Kjell Westö, Nos souvenirs sont des fragments de rêves, traduit du suédois par
Jean-Baptiste Coursaud, parution originale 2017, édité en France par Autrement.
Un roman qui se déroule parmi la
communauté suédophone d’Helsinki. Après un début in medias res compliqué et inquiétant (les romanciers
contemporains, arrêtez ça, merci), le narrateur, rendu à la moitié bien avancée
de sa vie, se met en devoir de nous raconter, non pas tant sa vie, que son
amitié avec la famille Radell. Le narrateur est issu d’une famille modeste, les
Radell sont riches et puissants. Il y a Alex, le garçon, et surtout Stella, le
grand amour du narrateur. Ils traverseront une vie entière.
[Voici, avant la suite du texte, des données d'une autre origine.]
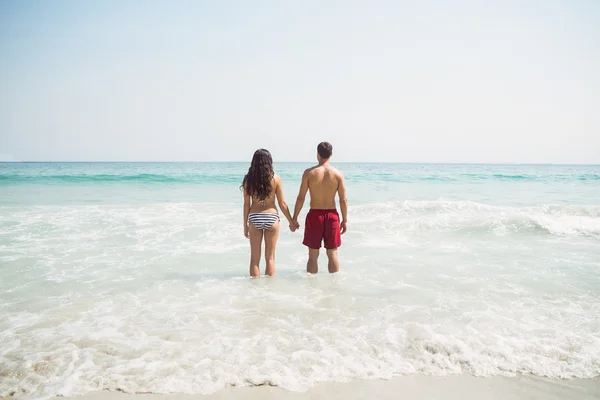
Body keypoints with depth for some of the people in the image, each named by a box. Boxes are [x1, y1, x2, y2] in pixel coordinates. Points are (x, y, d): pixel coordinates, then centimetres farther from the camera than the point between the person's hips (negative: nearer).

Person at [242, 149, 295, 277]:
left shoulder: (248, 180, -3)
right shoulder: (275, 179, -5)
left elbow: (246, 204, 0)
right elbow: (282, 203, -2)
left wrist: (245, 225, 9)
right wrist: (291, 221, 9)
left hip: (254, 218, 1)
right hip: (271, 217, 0)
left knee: (255, 258, 12)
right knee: (270, 258, 12)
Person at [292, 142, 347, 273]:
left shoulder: (309, 173, -6)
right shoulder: (338, 174, -4)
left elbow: (300, 198, -5)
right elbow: (343, 200, -3)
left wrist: (294, 218, 3)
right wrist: (344, 220, 7)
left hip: (314, 215, -1)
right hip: (332, 215, 1)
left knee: (313, 255, 9)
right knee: (333, 254, 12)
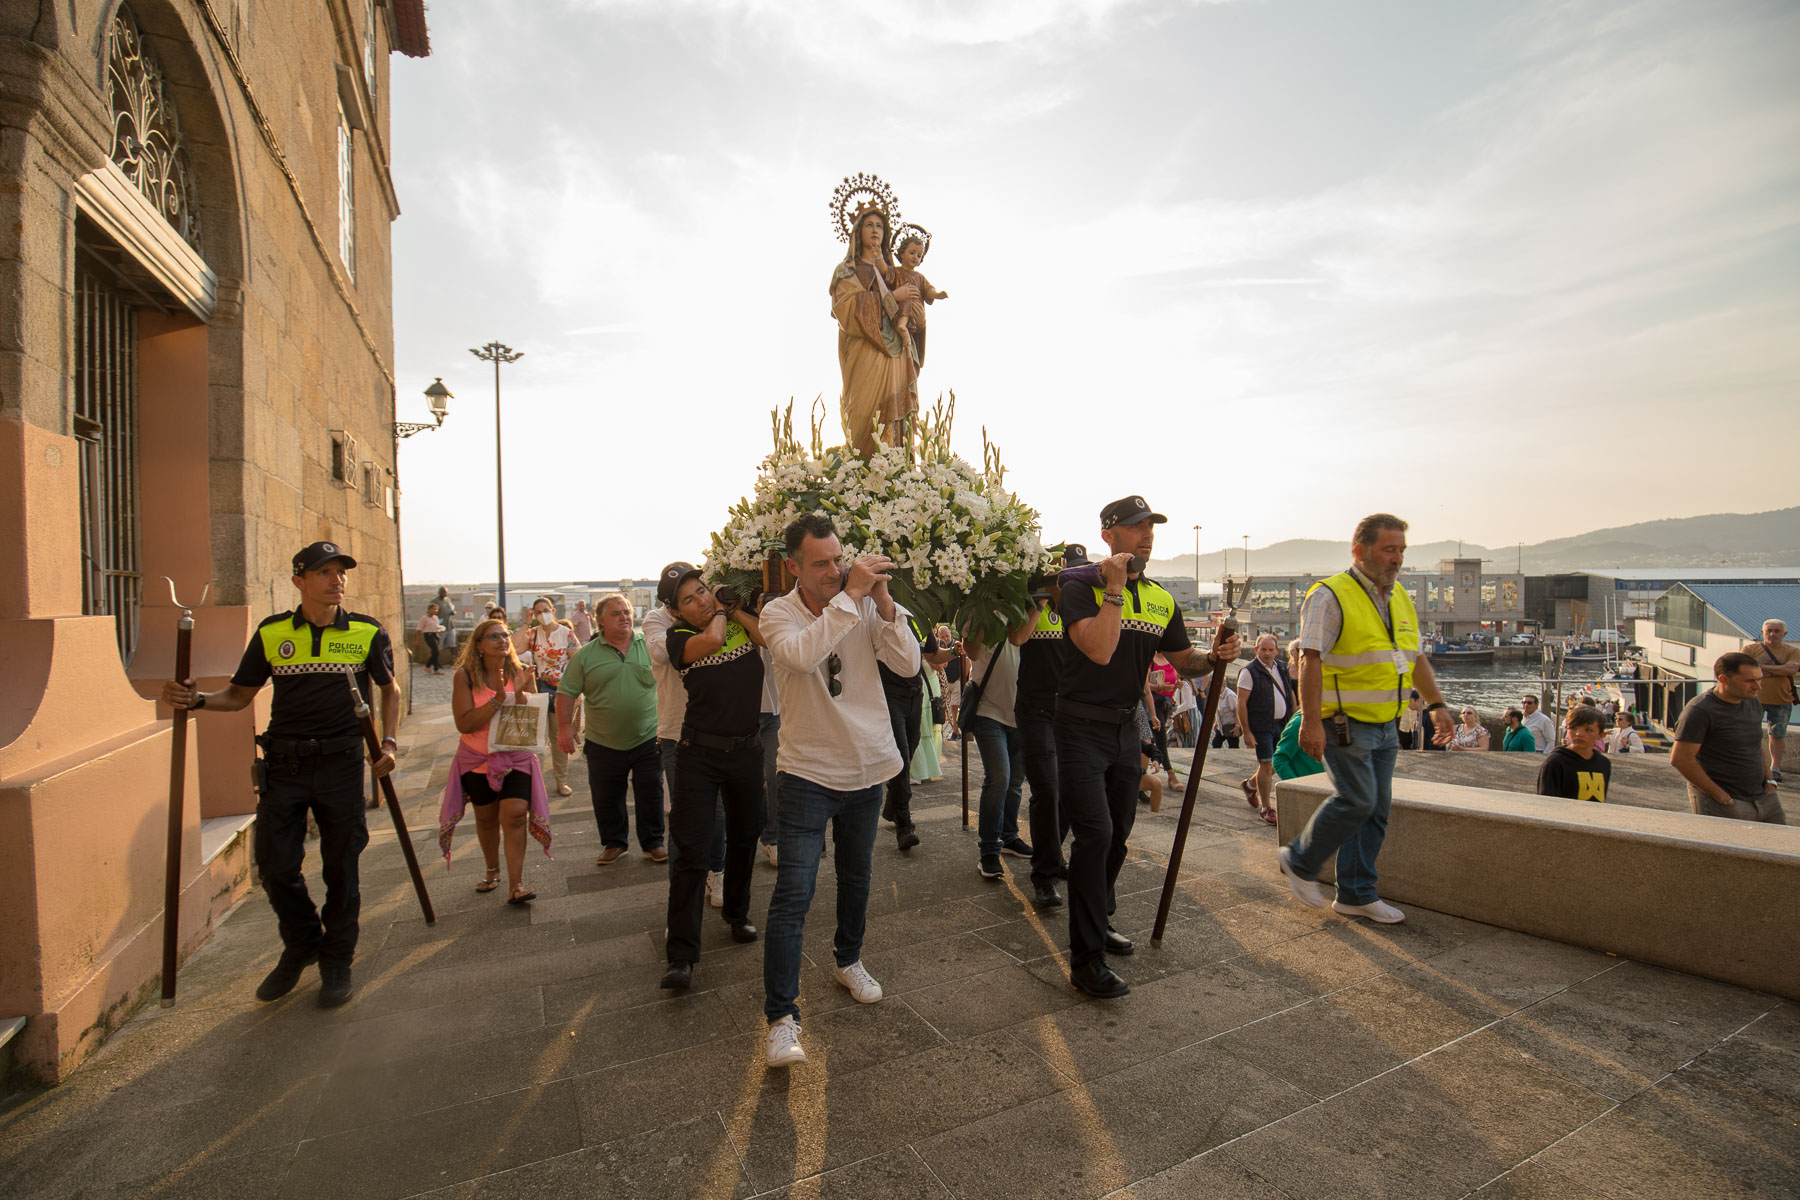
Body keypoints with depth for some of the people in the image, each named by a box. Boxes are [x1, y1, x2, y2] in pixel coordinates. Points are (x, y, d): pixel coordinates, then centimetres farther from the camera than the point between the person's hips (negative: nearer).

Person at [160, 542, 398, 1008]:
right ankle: (301, 945, 33)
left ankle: (337, 960, 25)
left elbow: (390, 689, 12)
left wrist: (388, 743, 2)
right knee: (275, 867, 5)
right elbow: (240, 695, 12)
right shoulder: (271, 633, 4)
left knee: (341, 868, 6)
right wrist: (197, 700, -8)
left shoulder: (367, 633, 1)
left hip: (341, 764, -1)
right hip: (283, 764, 2)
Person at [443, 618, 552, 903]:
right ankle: (492, 870, 38)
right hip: (477, 758, 1)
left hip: (516, 756, 0)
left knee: (515, 814, -13)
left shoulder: (522, 673, -6)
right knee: (486, 817, 15)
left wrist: (519, 693, -24)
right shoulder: (465, 676, -10)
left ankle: (515, 884, -7)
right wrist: (497, 699, -27)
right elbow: (464, 724, -17)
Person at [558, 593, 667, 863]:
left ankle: (653, 842, 26)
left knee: (651, 795, 9)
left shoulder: (649, 646, 0)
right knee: (606, 799, 12)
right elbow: (567, 692, 1)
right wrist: (564, 726, -8)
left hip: (647, 739, 0)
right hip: (603, 743, 0)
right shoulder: (586, 655, -1)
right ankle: (613, 843, 31)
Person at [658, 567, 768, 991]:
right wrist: (719, 613, -7)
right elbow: (711, 640, -26)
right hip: (700, 753, -3)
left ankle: (737, 913, 40)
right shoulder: (679, 636, -6)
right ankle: (681, 955, 1)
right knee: (693, 852, -7)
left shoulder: (742, 618, 3)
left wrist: (734, 608, -8)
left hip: (747, 749, 4)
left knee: (744, 838, 18)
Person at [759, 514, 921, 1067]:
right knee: (793, 893, -7)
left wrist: (882, 601, -20)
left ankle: (848, 960, 45)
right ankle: (782, 1016, 7)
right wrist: (851, 596, -31)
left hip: (866, 768, 4)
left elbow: (909, 665, -10)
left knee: (857, 878, 21)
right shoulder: (778, 612, -11)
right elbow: (801, 654, -33)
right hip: (807, 772, -4)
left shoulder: (866, 606, -2)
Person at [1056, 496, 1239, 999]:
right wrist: (1115, 588, -23)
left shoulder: (1161, 600, 8)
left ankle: (1099, 920, 38)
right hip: (1082, 726, -7)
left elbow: (1183, 659, 16)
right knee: (1094, 833, -15)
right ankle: (1087, 959, -6)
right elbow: (1100, 650, -25)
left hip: (1125, 727, 7)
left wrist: (1214, 658, -4)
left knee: (1117, 834, 17)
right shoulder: (1080, 584, -12)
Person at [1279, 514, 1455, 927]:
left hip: (1385, 725, 8)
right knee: (1356, 801, -11)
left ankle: (1356, 895, 19)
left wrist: (1436, 704, 15)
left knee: (1376, 808, 9)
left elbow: (1416, 657, 23)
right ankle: (1300, 861, 10)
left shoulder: (1400, 599, 14)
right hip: (1345, 722, -8)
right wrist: (1311, 722, -25)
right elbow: (1310, 660, -19)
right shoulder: (1331, 596, -12)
Il n’empêche, j’ai salopé mon récit. Je n’ai pas osé raconter, même d’une manière déformée et indirecte, comment Alex a consumé Klasu. Je n’ai pas osé raconter la carrière de vendeur mutilée en dents de scie de mon père, la vie sentimentale figée de ma mère et son obsession pour le passé. Je n’ai pas osé raconter mes atermoiements entre Stella Rabell et Linda Vogt, ni mon existence d’homme de plus en plus seul et mon cœur de plus en plus fermé à double tour.
Admettons-le : je n’aurais
jamais lu ce roman s’il n’avait été situé en Finlande, pays sympathique à mon cœur. Les histoires sentimentales et les angoisses existentielles des contemporains ne m’intéressent guère. Dans le
cas présent, l’existence du narrateur ne me semble pas d’un intérêt majeur. Et
pourtant, ce gros roman a réussi à m’accrocher et je l’ai lu avec beaucoup de
plaisir. Alors ? La réussite provient peut-être de la longueur
justement : Westö prend le temps de nous faire fréquenter tout un groupe
d’amis, pendant des années, avec leurs évolutions, leurs atermoiements, leurs
disputes… Le narrateur prend peu à peu conscience du temps qui passe, de
l’importance des souvenirs (même s’ils sont illusoires ou faux). Sa propre
existence a peu d’importance (il n’a d’ailleurs pas de nom), mais il constitue
le lien entre cette famille qui se déchire, qui vit des drames et qui les
surmonte. Le roman abonde en détails concrets qui rendent les personnages très
présents et qui les ancrent dans leur génération : leurs goûts musicaux,
leur façon de parler le suédois ou le finnois, leurs vêtements, leurs boissons,
leur réaction face à la politique internationale. L’ensemble produit un
sentiment de réalité et le lecteur a l’impression de connaître ces gens. C’est
au final un beau portrait de société.
Helsinki, le monument à Sybellius. |
Mention spéciale pour le jaune
souffre du ciel d’été finlandais.
J’ai néanmoins préféré Un mirage finlandais où la tension
dramatique est plus forte et qui est plus ancré dans l’histoire spécifiquement
finlandaise.
Nous étions passés par tous les
stades de la relation : l’infidélité, la dispute, la rupture – et
pourtant, nos corps hébergeaient la même confiance mutuelle. Nous nous moquions
souvent de notre façon de faire l’amour, ironisant sur nos fétiches et nos
idiosyncrasies, ce qui ne nous interdisait nullement de recommencer car nous
savions que nous prenions tant de plaisir ensemble. Or tout cela avait disparu
désormais. Les draps dans lesquels nous dormions conservaient l’odeur de
sécrétions séchées, de solitude et de désespoir. Et nous grelottions.